= World Fiddle Day =

World Fiddle Day is an annual celebration of fiddle music, held on the third Saturday of May. World Fiddle Day events are held around the world, in areas where fiddle music is popular.

==History==
World Fiddle Day was founded by County Donegal fiddler Caoimhin Mac Aoidh in 2012. The May date was chosen to coincide with the 1737 death of Italian violin craftsman Antonio Stradivari. The first Toronto celebration was held in 2013 and that year there was a celebration in Winnipeg as well.

In 2015, Canada declared World Fiddle Day to be National Fiddle Day as well. There were celebrations in Owen Sound, Ontario, St. John's, Newfoundland and Toronto. The Ottawa Fiddle and Stepdancing Competition was held in Richmond, Ontario.

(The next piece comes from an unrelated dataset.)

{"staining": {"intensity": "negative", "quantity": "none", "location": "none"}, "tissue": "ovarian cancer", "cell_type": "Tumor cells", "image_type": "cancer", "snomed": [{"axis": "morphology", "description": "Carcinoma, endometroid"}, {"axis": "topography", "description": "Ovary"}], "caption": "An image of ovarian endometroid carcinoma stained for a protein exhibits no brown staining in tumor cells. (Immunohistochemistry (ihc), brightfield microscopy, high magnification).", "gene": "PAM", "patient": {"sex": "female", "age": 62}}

In 2016 a World Fiddle Day celebration was held at Fort York in Toronto on May 21. Yosvani Castañeda Valdés demonstrated Cuban fiddling, while Dan MacDonald performed and presented a workshop about Cape Breton fiddling style. Other events were held in Owen Sound, Ontario and Scartaglen, County Kerry, Ireland.

In 2019 Kincardine, Ontario, held its fifth annual World Fiddle Day celebration with a downtown open air fiddling show. The Scartaglen celebration that year included lectures about the lives of local fiddlers Denis Murphy and Julia Clifford.